The noises grow louder and even the ticking of the clock gets on my nerves. I’ve been lying all day in bed thinking about life in general and about myself. It is one of those days where the path I have chalked out for myself doesn’t make much sense and I end up thinking whether I should change my course and run towards another direction?
It’s a case of running away-which I’ve done all my life-the faster I could the better it was because avoiding it only fueled me and countering it I knew my destruction was not far. Who on earth would like to be destroyed? I always thought that the faster you could get away from life, from people, from your problems and from yourself helped in surviving.
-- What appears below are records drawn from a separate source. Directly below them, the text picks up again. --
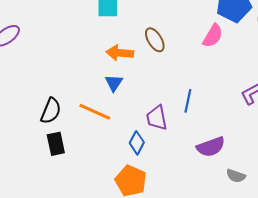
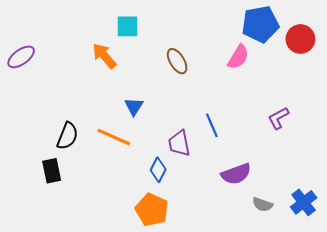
orange arrow: (120, 53) -> (104, 56), moved, turned 44
blue line: (188, 101) -> (212, 125), turned -35
black rectangle: (56, 144) -> (52, 171), moved

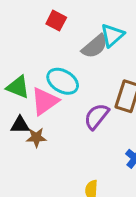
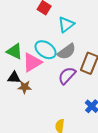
cyan triangle: (112, 35) -> (66, 25), moved
gray semicircle: (95, 46) -> (67, 52), moved

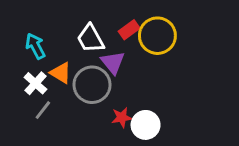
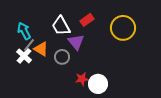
yellow circle: (157, 36) -> (123, 28), moved
gray circle: (92, 85) -> (62, 57), size x0.6
gray line: (43, 110) -> (29, 45), moved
I often used to wonder if a bullet to the head was all I needed to end this chase. I still do and think it might be quiet feasible. It gets better but lately nothing is getting better. Hope for the hopeless is like trying to revive the dead with CPR, if you ask me simply that it does not work. I can sugar coat the life around people but I cannot sugar coat my life mainly, because I know the bitter core. I wouldn’t want to deceive myself.
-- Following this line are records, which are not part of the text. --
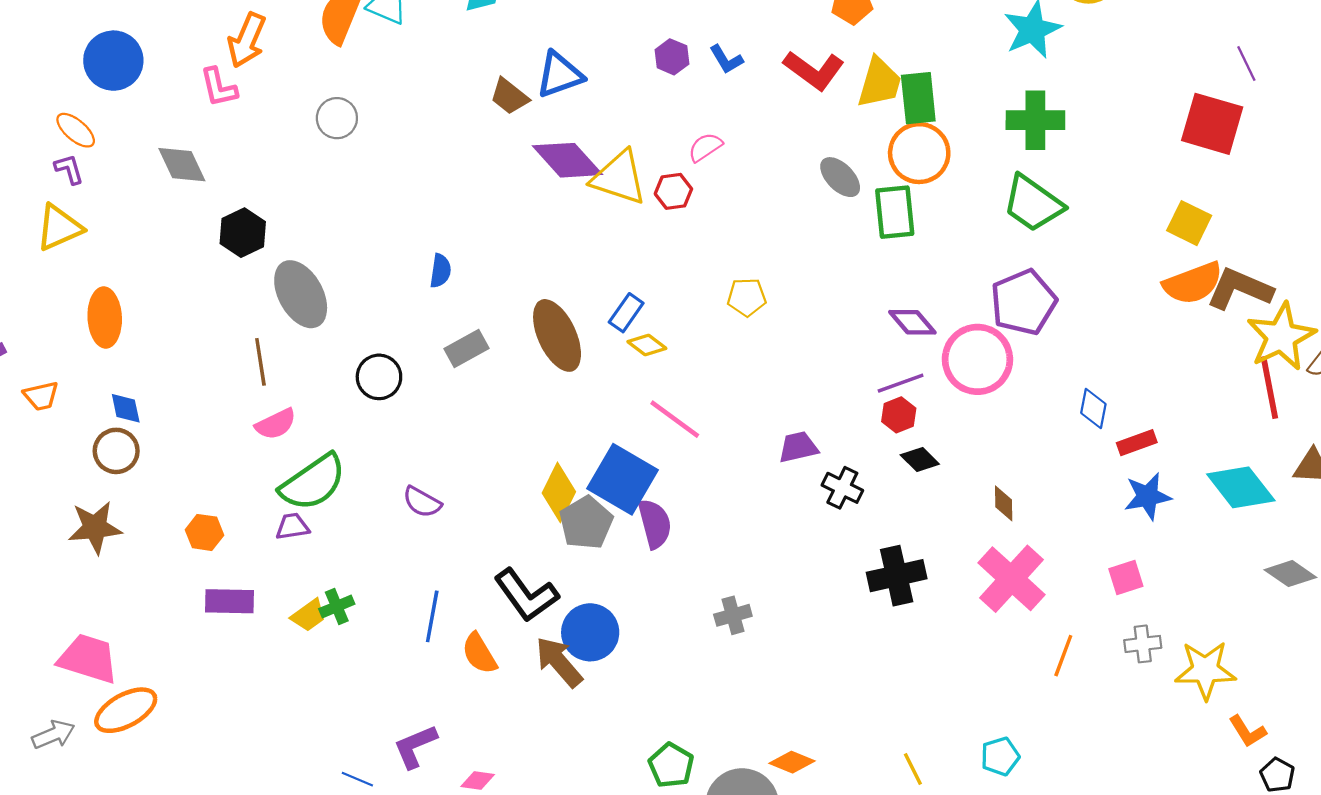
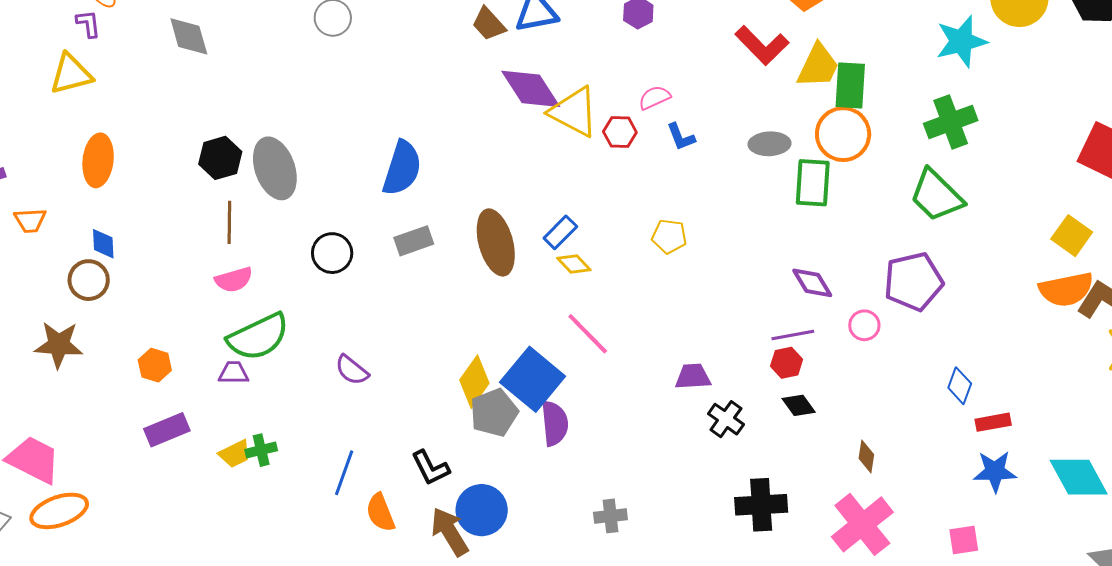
blue L-shape: (726, 59) -> (681, 137), moved
green cross: (1035, 120) -> (951, 122), turned -30
gray ellipse: (840, 177) -> (770, 144), turned -57
black hexagon: (243, 233) -> (220, 158), moved
blue semicircle: (440, 271) -> (402, 168), size x1.8
pink circle: (977, 359) -> (864, 325), size x0.5
black L-shape: (526, 595) -> (430, 468), size x0.7
purple rectangle: (229, 601) -> (167, 430), turned -33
It happened so suddenly that the world seemed suffocating and tiring. I wasn’t prepared for it and like all things that strike me out of nowhere so did this. It became suffocating and unbearable. I occupy very little space I can and even so, have reduced myself to a four walled chamber where only my thoughts engulf my existence. I cannot seem to get out of this and the more I try to be free, the more this world seems like a cage.
I really hope I get better. I really hope this too passes me by but for some reason, the optimist in me is dead. Whatever it is can hit me dead and I would be happier than ever, if I do not survive this depressive spell.